Я все больше становился другом Миледи и все меньше — обожателем. Она была единственной женщиной (кроме старой Зингары; но та принадлежала, конечно, к совсем другому миру), которая, казалось, симпатизировала мне и для которой я представлял какой-то интерес и ценность. Она не уставала говорить, что мне здорово повезло работать с сэром Джоном, создавать чудесные маленькие эпизоды, благодаря которым ценность постановки возрастала; у меня хватало здравого смысла понимать, что она говорит правду, хотя и преувеличивает.
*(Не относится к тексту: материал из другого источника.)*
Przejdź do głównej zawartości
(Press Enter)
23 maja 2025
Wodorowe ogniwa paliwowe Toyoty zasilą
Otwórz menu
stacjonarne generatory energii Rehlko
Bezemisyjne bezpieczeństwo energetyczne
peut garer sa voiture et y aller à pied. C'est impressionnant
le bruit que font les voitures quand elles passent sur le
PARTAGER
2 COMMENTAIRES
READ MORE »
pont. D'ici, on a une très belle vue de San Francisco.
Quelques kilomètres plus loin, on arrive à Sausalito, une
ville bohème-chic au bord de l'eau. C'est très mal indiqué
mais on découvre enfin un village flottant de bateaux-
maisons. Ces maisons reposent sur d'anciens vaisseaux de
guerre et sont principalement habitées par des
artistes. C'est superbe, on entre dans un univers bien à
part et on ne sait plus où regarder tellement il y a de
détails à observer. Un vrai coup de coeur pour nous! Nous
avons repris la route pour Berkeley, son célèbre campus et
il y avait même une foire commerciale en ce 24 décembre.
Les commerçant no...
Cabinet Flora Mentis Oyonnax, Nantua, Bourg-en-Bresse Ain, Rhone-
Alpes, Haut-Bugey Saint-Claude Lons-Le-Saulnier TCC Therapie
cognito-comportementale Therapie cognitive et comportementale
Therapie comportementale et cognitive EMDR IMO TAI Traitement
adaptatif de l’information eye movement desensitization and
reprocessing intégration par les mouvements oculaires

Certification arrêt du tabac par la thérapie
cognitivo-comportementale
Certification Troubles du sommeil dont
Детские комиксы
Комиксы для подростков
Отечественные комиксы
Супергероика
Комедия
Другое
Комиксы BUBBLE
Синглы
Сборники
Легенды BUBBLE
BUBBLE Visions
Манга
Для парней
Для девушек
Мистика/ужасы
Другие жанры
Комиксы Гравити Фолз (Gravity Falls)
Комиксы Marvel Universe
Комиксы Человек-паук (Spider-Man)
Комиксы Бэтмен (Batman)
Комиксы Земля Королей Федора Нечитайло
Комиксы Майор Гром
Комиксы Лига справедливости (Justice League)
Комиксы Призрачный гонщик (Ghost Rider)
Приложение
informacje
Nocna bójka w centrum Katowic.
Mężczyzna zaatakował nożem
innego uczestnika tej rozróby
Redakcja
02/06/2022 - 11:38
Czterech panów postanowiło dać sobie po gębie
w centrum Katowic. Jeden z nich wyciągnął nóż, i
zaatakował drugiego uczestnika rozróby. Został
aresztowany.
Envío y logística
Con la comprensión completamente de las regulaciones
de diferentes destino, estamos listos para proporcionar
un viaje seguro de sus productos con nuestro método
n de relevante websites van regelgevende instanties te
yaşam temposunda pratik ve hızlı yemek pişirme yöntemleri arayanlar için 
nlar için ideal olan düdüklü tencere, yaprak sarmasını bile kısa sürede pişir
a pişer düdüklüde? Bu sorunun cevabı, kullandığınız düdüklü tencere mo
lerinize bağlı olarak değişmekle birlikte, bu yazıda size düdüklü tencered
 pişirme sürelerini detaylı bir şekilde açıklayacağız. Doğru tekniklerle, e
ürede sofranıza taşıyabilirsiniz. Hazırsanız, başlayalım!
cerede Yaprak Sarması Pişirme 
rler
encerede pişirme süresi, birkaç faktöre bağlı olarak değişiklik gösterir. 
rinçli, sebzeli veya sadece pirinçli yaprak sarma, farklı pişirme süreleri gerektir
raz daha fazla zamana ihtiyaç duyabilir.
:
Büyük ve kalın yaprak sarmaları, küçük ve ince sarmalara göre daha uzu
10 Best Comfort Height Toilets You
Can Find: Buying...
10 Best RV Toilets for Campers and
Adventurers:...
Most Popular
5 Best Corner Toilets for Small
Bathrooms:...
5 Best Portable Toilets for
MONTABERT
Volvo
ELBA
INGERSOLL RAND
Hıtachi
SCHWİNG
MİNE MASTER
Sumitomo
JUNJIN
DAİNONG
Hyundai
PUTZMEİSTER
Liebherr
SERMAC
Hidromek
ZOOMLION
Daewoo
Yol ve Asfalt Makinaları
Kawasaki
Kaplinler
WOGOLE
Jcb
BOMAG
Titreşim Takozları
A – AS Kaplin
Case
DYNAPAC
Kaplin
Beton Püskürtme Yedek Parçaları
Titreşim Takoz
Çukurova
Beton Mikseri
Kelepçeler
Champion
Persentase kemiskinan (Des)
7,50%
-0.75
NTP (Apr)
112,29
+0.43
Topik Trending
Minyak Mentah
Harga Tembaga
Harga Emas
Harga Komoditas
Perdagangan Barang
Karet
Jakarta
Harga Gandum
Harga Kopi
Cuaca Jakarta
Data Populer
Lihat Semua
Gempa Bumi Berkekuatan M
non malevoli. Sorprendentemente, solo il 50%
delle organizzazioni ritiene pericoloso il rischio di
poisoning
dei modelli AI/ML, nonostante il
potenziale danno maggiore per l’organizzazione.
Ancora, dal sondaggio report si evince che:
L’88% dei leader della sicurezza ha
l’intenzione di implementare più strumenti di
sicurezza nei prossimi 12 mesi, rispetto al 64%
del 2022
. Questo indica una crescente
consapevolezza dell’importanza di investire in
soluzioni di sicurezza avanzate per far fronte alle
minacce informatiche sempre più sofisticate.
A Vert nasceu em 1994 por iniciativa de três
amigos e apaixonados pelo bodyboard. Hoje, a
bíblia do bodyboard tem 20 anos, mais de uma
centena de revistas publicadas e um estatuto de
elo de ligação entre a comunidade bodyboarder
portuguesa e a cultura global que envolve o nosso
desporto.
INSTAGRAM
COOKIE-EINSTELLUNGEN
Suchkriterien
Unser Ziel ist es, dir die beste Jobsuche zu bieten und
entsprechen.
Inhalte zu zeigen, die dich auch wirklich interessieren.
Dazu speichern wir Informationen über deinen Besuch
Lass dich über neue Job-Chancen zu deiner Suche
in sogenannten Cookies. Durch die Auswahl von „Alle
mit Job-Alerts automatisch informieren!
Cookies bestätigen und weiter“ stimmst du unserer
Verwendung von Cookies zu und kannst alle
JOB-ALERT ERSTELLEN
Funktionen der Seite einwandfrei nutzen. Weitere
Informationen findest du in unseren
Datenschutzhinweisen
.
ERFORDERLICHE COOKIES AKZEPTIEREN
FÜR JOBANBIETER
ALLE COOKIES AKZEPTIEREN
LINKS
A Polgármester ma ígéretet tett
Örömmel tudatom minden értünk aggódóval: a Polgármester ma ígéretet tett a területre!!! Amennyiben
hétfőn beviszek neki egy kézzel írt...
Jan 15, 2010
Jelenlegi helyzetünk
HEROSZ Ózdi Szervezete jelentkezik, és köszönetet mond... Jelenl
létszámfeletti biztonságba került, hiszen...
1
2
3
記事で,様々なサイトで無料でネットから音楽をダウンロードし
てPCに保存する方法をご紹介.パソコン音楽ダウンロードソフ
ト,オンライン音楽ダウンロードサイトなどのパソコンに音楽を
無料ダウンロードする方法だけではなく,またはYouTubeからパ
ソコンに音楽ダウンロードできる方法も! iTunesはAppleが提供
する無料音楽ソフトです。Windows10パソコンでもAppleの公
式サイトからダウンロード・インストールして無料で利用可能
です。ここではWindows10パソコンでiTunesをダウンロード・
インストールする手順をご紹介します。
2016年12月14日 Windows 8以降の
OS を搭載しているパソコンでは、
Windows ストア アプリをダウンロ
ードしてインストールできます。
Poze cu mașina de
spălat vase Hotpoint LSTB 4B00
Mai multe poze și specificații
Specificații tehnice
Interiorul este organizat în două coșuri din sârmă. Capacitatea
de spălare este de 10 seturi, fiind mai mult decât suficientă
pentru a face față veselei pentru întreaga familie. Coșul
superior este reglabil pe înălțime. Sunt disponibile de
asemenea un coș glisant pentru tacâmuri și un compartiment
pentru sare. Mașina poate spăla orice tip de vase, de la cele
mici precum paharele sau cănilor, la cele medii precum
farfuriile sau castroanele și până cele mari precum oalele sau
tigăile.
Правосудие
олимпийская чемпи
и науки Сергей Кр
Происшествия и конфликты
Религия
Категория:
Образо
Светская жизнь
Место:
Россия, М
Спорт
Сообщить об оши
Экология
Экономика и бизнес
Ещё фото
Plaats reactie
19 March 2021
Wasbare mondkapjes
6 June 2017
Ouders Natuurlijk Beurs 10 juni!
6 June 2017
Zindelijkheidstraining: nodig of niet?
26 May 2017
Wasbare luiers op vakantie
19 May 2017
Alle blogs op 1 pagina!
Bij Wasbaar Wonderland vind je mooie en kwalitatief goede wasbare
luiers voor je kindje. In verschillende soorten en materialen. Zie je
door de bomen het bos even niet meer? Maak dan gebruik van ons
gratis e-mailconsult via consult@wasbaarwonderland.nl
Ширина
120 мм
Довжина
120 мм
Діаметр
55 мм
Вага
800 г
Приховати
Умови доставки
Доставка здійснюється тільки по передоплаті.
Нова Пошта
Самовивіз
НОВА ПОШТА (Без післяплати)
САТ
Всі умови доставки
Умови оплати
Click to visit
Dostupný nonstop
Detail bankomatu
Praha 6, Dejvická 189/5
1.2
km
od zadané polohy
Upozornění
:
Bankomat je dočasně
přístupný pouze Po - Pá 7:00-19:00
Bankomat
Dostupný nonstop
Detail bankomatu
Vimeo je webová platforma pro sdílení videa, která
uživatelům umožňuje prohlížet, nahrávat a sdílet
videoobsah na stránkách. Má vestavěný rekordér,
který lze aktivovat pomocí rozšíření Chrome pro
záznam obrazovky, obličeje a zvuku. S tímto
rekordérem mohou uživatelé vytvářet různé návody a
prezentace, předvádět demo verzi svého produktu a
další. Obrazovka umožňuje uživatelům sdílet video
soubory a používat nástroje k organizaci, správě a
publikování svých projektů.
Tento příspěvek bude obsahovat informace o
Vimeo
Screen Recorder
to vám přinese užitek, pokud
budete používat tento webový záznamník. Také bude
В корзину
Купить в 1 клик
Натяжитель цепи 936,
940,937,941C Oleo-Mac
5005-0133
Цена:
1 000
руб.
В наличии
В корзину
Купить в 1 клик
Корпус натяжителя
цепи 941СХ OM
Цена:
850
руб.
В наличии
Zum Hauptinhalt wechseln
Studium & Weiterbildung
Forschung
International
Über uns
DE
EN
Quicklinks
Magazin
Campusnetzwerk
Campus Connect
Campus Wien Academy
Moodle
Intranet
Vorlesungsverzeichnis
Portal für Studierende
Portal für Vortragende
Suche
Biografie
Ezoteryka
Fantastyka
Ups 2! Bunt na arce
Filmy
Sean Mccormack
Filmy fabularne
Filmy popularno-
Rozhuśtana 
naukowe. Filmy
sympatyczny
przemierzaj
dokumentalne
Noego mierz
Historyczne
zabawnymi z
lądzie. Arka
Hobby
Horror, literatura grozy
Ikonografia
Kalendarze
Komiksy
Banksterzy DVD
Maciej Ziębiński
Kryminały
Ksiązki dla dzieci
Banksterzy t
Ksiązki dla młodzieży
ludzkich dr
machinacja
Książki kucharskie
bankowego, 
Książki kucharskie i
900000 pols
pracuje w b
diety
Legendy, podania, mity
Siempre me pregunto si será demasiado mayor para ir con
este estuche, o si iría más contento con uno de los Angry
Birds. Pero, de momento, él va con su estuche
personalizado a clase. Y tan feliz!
Она никак не могла взять в толк — как это я не знаю Шекспира. Ну совсем не знаю. Уж если я так лихо ориентируюсь в Библии короля Якова, то почему пребываю в полном неведении относительно другого великого творения английской культуры? Неужели мои родители не познакомили меня с Шекспиром? Конечно, Миледи даже не догадывалась, что у меня были за родители. Мой отец, вероятно, слышал о Шекспире, но наверняка отверг его как того, кто растратил свою жизнь по пустякам в театре, в этом царстве дьявола, где ложь облекалась для легковерных в привлекательные одеяния.
Я часто поражался, как это обеспеченные и даже очень богатые люди могут хорошо понимать физические лишения бедняков, но в то же время не в состоянии осознать их духовную нищету — одну из причин, по которой те и чувствуют себя такими несчастными. Эту нищету впитывают с молоком матери, и даже образование (если образование ограничивается простым усвоением знаний) не в силах ее искоренить. Миледи родилась в довольно богатой семье, и родители отважно отпустили ее на сцену, когда ей едва исполнилось четырнадцать. Но отпустили не куда-нибудь, а в театр сэра Генри Ирвинга, и это было, конечно, не то что скакать из труппы в труппу и хвататься за любые роли без слов. Быть в труппе Хозяина означало твердо стоять на ногах в театральном мире, и не только в смысле жалованья. В «Лицеуме» она вся прониклась шекспировским духом и заучила наизусть целые пьесы. Ну разве мог такой человек представить себе все убожество семейной обстановки, в которой рос я; ну разве могла она представить себе, насколько в стороне от духовной жизни находился Дептфорд. Я нищенствовал в той сфере жизни, в которой она всегда купалась в роскоши.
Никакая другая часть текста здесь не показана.